- Available data
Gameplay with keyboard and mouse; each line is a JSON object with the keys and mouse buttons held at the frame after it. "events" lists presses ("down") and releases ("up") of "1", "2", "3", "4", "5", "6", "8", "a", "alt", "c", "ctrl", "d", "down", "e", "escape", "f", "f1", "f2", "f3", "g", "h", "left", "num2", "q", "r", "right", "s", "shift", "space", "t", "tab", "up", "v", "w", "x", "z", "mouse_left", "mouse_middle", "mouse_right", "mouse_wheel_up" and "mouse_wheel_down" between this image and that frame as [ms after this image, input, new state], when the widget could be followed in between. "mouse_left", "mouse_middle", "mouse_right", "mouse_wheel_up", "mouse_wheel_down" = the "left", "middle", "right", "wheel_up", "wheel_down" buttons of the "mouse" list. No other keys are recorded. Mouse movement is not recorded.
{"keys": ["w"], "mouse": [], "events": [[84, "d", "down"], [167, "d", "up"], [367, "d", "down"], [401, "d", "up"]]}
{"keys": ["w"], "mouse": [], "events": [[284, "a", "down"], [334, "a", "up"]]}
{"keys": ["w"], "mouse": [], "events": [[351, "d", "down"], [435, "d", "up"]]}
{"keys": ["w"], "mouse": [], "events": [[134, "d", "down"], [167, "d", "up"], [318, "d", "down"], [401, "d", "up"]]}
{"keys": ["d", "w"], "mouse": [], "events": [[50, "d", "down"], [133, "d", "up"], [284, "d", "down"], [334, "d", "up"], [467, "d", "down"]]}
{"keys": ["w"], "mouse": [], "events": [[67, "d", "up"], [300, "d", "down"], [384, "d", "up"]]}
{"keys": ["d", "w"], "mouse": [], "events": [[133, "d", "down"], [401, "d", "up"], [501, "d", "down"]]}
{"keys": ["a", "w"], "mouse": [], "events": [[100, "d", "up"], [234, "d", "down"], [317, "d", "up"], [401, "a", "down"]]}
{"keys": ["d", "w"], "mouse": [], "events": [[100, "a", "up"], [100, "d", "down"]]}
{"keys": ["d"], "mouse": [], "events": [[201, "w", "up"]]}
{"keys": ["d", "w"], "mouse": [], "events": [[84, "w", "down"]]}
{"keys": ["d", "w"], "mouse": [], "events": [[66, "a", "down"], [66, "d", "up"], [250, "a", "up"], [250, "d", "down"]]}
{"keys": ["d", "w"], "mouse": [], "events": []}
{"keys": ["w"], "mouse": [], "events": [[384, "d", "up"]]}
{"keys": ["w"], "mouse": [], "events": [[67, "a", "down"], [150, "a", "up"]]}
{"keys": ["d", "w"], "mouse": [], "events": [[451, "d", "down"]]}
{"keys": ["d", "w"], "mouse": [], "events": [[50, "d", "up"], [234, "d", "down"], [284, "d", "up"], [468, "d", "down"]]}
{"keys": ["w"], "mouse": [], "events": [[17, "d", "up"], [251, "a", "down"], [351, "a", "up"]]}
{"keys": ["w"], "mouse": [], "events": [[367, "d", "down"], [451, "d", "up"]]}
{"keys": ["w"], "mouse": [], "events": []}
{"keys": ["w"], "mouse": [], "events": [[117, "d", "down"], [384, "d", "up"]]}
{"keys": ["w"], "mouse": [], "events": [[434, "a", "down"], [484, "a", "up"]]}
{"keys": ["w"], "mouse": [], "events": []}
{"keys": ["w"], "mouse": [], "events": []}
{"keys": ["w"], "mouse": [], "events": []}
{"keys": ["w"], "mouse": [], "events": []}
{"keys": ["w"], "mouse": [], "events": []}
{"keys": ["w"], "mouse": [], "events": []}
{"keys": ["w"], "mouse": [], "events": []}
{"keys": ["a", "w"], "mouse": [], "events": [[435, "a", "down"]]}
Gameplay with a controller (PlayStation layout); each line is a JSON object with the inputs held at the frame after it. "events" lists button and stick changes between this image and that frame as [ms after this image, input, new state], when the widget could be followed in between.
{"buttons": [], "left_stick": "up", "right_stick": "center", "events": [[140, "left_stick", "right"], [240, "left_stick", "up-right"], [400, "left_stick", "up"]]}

- What you have to do
Repeat the records, every one of them, without any deviation.

- Exercise solution
Gameplay with keyboard and mouse; each line is a JSON object with the keys and mouse buttons held at the frame after it. "events" lists presses ("down") and releases ("up") of "1", "2", "3", "4", "5", "6", "8", "a", "alt", "c", "ctrl", "d", "down", "e", "escape", "f", "f1", "f2", "f3", "g", "h", "left", "num2", "q", "r", "right", "s", "shift", "space", "t", "tab", "up", "v", "w", "x", "z", "mouse_left", "mouse_middle", "mouse_right", "mouse_wheel_up" and "mouse_wheel_down" between this image and that frame as [ms after this image, input, new state], when the widget could be followed in between. "mouse_left", "mouse_middle", "mouse_right", "mouse_wheel_up", "mouse_wheel_down" = the "left", "middle", "right", "wheel_up", "wheel_down" buttons of the "mouse" list. No other keys are recorded. Mouse movement is not recorded.
{"keys": ["w"], "mouse": [], "events": [[84, "d", "down"], [167, "d", "up"], [367, "d", "down"], [401, "d", "up"]]}
{"keys": ["w"], "mouse": [], "events": [[284, "a", "down"], [334, "a", "up"]]}
{"keys": ["w"], "mouse": [], "events": [[351, "d", "down"], [435, "d", "up"]]}
{"keys": ["w"], "mouse": [], "events": [[134, "d", "down"], [167, "d", "up"], [318, "d", "down"], [401, "d", "up"]]}
{"keys": ["d", "w"], "mouse": [], "events": [[50, "d", "down"], [133, "d", "up"], [284, "d", "down"], [334, "d", "up"], [467, "d", "down"]]}
{"keys": ["w"], "mouse": [], "events": [[67, "d", "up"], [300, "d", "down"], [384, "d", "up"]]}
{"keys": ["d", "w"], "mouse": [], "events": [[133, "d", "down"], [401, "d", "up"], [501, "d", "down"]]}
{"keys": ["a", "w"], "mouse": [], "events": [[100, "d", "up"], [234, "d", "down"], [317, "d", "up"], [401, "a", "down"]]}
{"keys": ["d", "w"], "mouse": [], "events": [[100, "a", "up"], [100, "d", "down"]]}
{"keys": ["d"], "mouse": [], "events": [[201, "w", "up"]]}
{"keys": ["d", "w"], "mouse": [], "events": [[84, "w", "down"]]}
{"keys": ["d", "w"], "mouse": [], "events": [[66, "a", "down"], [66, "d", "up"], [250, "a", "up"], [250, "d", "down"]]}
{"keys": ["d", "w"], "mouse": [], "events": []}
{"keys": ["w"], "mouse": [], "events": [[384, "d", "up"]]}
{"keys": ["w"], "mouse": [], "events": [[67, "a", "down"], [150, "a", "up"]]}
{"keys": ["d", "w"], "mouse": [], "events": [[451, "d", "down"]]}
{"keys": ["d", "w"], "mouse": [], "events": [[50, "d", "up"], [234, "d", "down"], [284, "d", "up"], [468, "d", "down"]]}
{"keys": ["w"], "mouse": [], "events": [[17, "d", "up"], [251, "a", "down"], [351, "a", "up"]]}
{"keys": ["w"], "mouse": [], "events": [[367, "d", "down"], [451, "d", "up"]]}
{"keys": ["w"], "mouse": [], "events": []}
{"keys": ["w"], "mouse": [], "events": [[117, "d", "down"], [384, "d", "up"]]}
{"keys": ["w"], "mouse": [], "events": [[434, "a", "down"], [484, "a", "up"]]}
{"keys": ["w"], "mouse": [], "events": []}
{"keys": ["w"], "mouse": [], "events": []}
{"keys": ["w"], "mouse": [], "events": []}
{"keys": ["w"], "mouse": [], "events": []}
{"keys": ["w"], "mouse": [], "events": []}
{"keys": ["w"], "mouse": [], "events": []}
{"keys": ["w"], "mouse": [], "events": []}
{"keys": ["a", "w"], "mouse": [], "events": [[435, "a", "down"]]}
Gameplay with a controller (PlayStation layout); each line is a JSON object with the inputs held at the frame after it. "events" lists button and stick changes between this image and that frame as [ms after this image, input, new state], when the widget could be followed in between.
{"buttons": [], "left_stick": "up", "right_stick": "center", "events": [[140, "left_stick", "right"], [240, "left_stick", "up-right"], [400, "left_stick", "up"]]}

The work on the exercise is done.